Eric Weddle's understudy Jahleel Addae set for lead role on Chargers' defense

Chargers safety Jahleel Addae anticipates an expanded role in the 2016 season. AP Photo/Phelan M. Ebenhack

SAN DIEGO -- As an undrafted rookie out of Central Michigan for the San Diego Chargers in 2013, Jahleel Addae adopted one simple rule when he arrived at Chargers Park: follow veteran safety Eric Weddle.

Addae switched from running back to safety in college and didn’t have much time to work at the position, so there were a lot of nuances to pick up at the next level. Addae had a steep learning curve, and helping to bridge that cap was an All-Pro safety in Weddle.

Having the opportunity to glean information from a player like Weddle helped Addae, 26, get on the field for the Chargers early in his NFL career.

“Coming in as a young player I latched onto Weddle,” Addae said. “I watched everything he did, both on and off the field, as a professional. We would text each other. I would be on the couch watching film, and I would get a random text from him telling me ‘look out for this’ or ‘next time you can do this better’ or ‘good job on this.’

“Even after Sunday games, he goes home with his family but he still found time to hit me up. He was a big brother. He was a leader. And he knows I’m a genuine guy and work hard. So I know that he’s confident that what he taught me and left behind, I’m going to run with it.”

Even with Weddle moving on and signing with the Baltimore Ravens in free agency after a tumultuous last season with San Diego, Addae says the two remain friends and stay in touch.

But now that Weddle is gone, the Chargers will look to Addae to fill a leadership void on San Diego’s defense.

“I’m going to be me,” Addae said. “I’m confident in my ability, and that’s why I’m here. I wasn’t drafted. I wasn’t given anything, and I came in playing the game the way I know how to play it. I’m not going to change that.

“Honestly my leadership role has stepped up. But I feel like I’ve been a leader with the way I’ve worked in the past, how I go about my business, how I approach the game and how I play the game.”

In anticipation of an expanded role, Addae said he went back home to Florida to work out with personal trainer Dwight Ross on agility, speed and footwork. Addae also worked locally on strength training with Roy Holmes at EXOS training facility, along with teammate Jason Verrett.

Another point of emphasis for Addae has been working on ball drills in order to get more interceptions during the season. Addae has yet to corral his first career interception in 30 NFL games played.

“I’ve got to get my hands on more balls and create more turnovers, whether it’s stripping the ball or making more interceptions,” Addae said. “And when those opportunities present themselves, I’ve got to capitalize on it. So I’ve been doing a lot of balls drills. I’ve been tracking the ball a lot and doing some ball drills with tennis balls to work on hand-eye coordination.

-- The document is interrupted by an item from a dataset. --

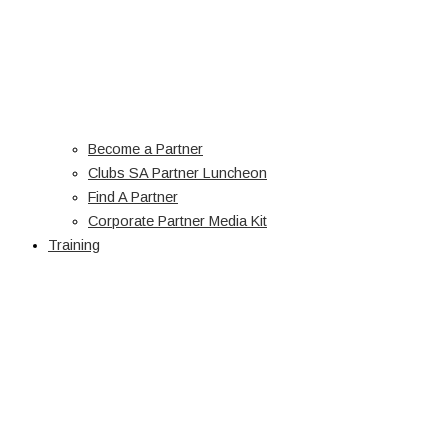
Become a Partner
Clubs SA Partner Luncheon
Find A Partner
Corporate Partner Media Kit
Training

“We’ve got to get the ball to No. 17 (Philip Rivers). If we get the ball back to him, he’s one of the best in the league and we’re going to win a lot of games.”

Fans would argue another area Addae could clean up is his proclivity for going airborne and projecting himself like a missile into ball carriers and receivers, earning the nickname “Friendly Fire” from his teammates.

Addae had three unsportsmanlike and unnecessary-roughness penalties last season, and has missed eight games over the last three years due to injuries, including two concussions in the last two seasons.

The Chargers like the physical way Addae plays as a tone setter on the defense. It’s one of the reasons Addae earned the nickname “The Hitman” in college at Central Michigan. However, Addae said he’s resolved to change his approach to tackling in the upcoming season.

“Every year I’m getting better,” Addae said. “But it’s hard when you’re out there in between the white lines in front of 70,000 people and those instincts come out. It’s what you’ve done your whole life.

“But the game has slowed down, so I can slow down my play. I don’t have to go in and bang every time. This year I’m going to do more tackling and taking my big hits when necessary. My goal is to play a full 16 games. In the game of football you never know what’s going to happen, but I’m going to try and give myself the best shot.”

With Weddle departing in free agency, some draft observers were surprised the Chargers did not select a saftey in this year’s draft. However, the Chargers are confident in the depth they have at the position, which includes the addition of Dwight Lowery in free agency and former CFL standout Dexter McCoil, along with holdovers in Darrell Stuckey and Adrian Phillips.

“Obviously, we lost someone big (in Weddle),” Addae said. “But the folks upstairs know what we have back there, and that’s all that matters. We know as a defense that all 11 out there are going to do their job. And we have more than enough talent back there to match and exceed expectations.”

So San Diego’s secondary does not lack swagger?

“We’re dripping with confidence,” Addae said, smiling.